Part of Beale Street has been renamed in honor of one the favorite Memphis retailers, Bernard J. Lansky. Of course you may know him as the “clothier to the King,” for his special relationship with Elvis Presley, but at 82 years old, he still works seven days a week.
‘He always called me Mister Lansky’. The unmistakable Southern accent echoes through the clothing store in the lobby of the regal Peabody Hotel at 149 Union Avenue, Memphis. ‘I told him, ‘Call me Bernard’. But Elvis always said, ‘Thank you, Mister Lansky’. He was brought up right. His mother brought him up a gentleman’.
Bernard Lansky has seen a lot of Memphis history in his 78 years, and from his elegant haberdashery, which he runs with his son, Hal, he’s furnished the wardrobes of rock ‘n’ roll royalty for more than a half-century. His original shop, on famed Beale Street, is where music and fashion made beautiful harmony.
He remembers working for Elvis: “There were very few things he would turn down,” Lansky said. “I had an idea that he would look good in pink and black. That was one of my ideas. I put him in a pink coat and a black pair of pants — he was sharp.
Everyone else was wearing white and black, and I pushed that pink on him and it blew their minds. It was dynamite.”The store has since relocated to the Peabody Hotel, a block away from its original location, and Lansky and his family serve as a liaison to tourists from all over the world.
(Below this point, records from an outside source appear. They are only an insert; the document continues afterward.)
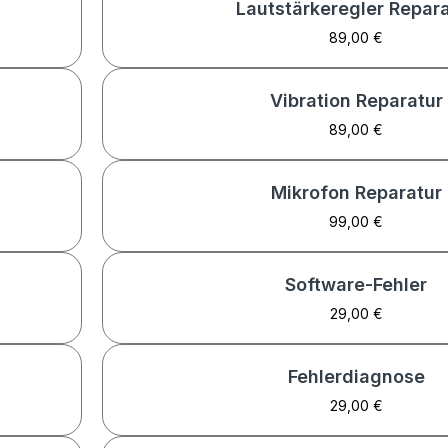
Lautstärkeregler Repar
89,00 €
Vibration Reparatur
89,00 €
Mikrofon Reparatur
99,00 €
Software-Fehler
29,00 €
Fehlerdiagnose
29,00 €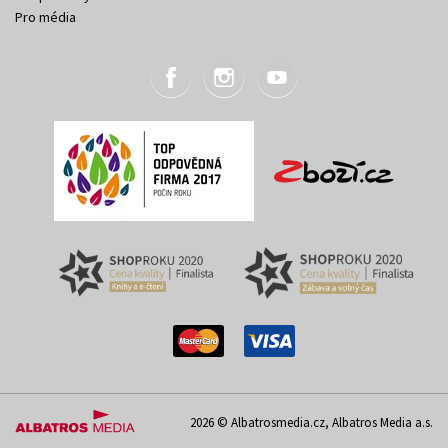
Pro média
2026 © Albatrosmedia.cz, Albatros Media a.s.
Bernard and young Elvis struck up a conversation. ‘He looked in the window and said, ‘You have some nice stuff in there’, Bernard recalls. ‘When I get rich, I’ll buy you out’. I said, ‘No, don’t buy me out, just buy from me’. Elvis was an usher at Loew’s theater at the time. He cashed his paycheck and made his first purchase, a $3.95 shirt. Later, while still attending L.C. Humes High School, he had the tailor create an ensemble set of black pants, pink coat and pink-and-black cummerbund for the junior-senior prom. ‘He always wanted to be the belle of the ball’, Bernard remembers.
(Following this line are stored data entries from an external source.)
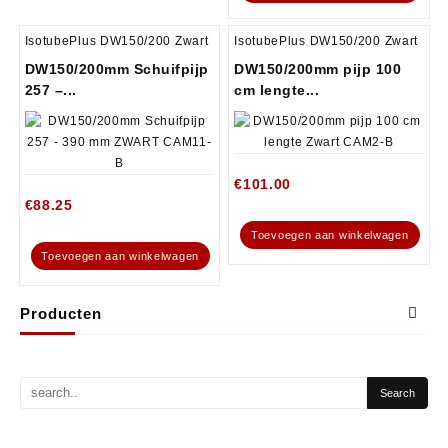
IsotubePlus DW150/200 Zwart
IsotubePlus DW150/200 Zwart
DW150/200mm Schuifpijp
DW150/200mm pijp 100
257 –...
cm lengte...
€
101.00
€
88.25
Toevoegen aan winkelwagen
Toevoegen aan winkelwagen
Producten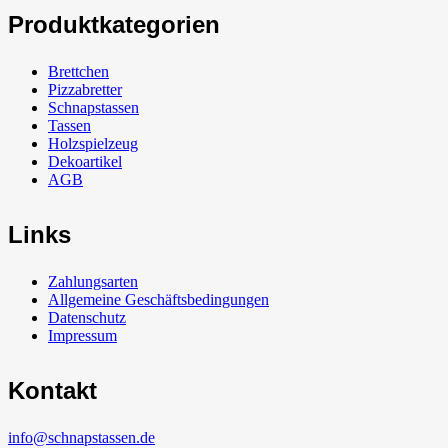
Produktkategorien
Brettchen
Pizzabretter
Schnapstassen
Tassen
Holzspielzeug
Dekoartikel
AGB
Links
Zahlungsarten
Allgemeine Geschäftsbedingungen
Datenschutz
Impressum
Kontakt
info@schnapstassen.de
‘One day he came in and said, ‘I’m going to be on TV with Ed Sullivan’. So, I got him dressed and told him how much it was. Elvis said, ‘I got a problem. I got no money’. I told him, ‘Yes, that is a problem. But I’ll tell you what, I’m going to float you’. That was the key in the lock for him and me’. It wasn’t long before Elvis bought Graceland–he was 22 years old. ‘He got good and did a lot of concerts’, says Bernard. ‘Memphis had a lot of pimps, gamblers. We had high fashion in the window. I’d do tailor-made mohair, silk and wool. Flare leg, no back pockets. Twenty-six-inch knee, 14-inch bottom drape. Then I made thinner legs’.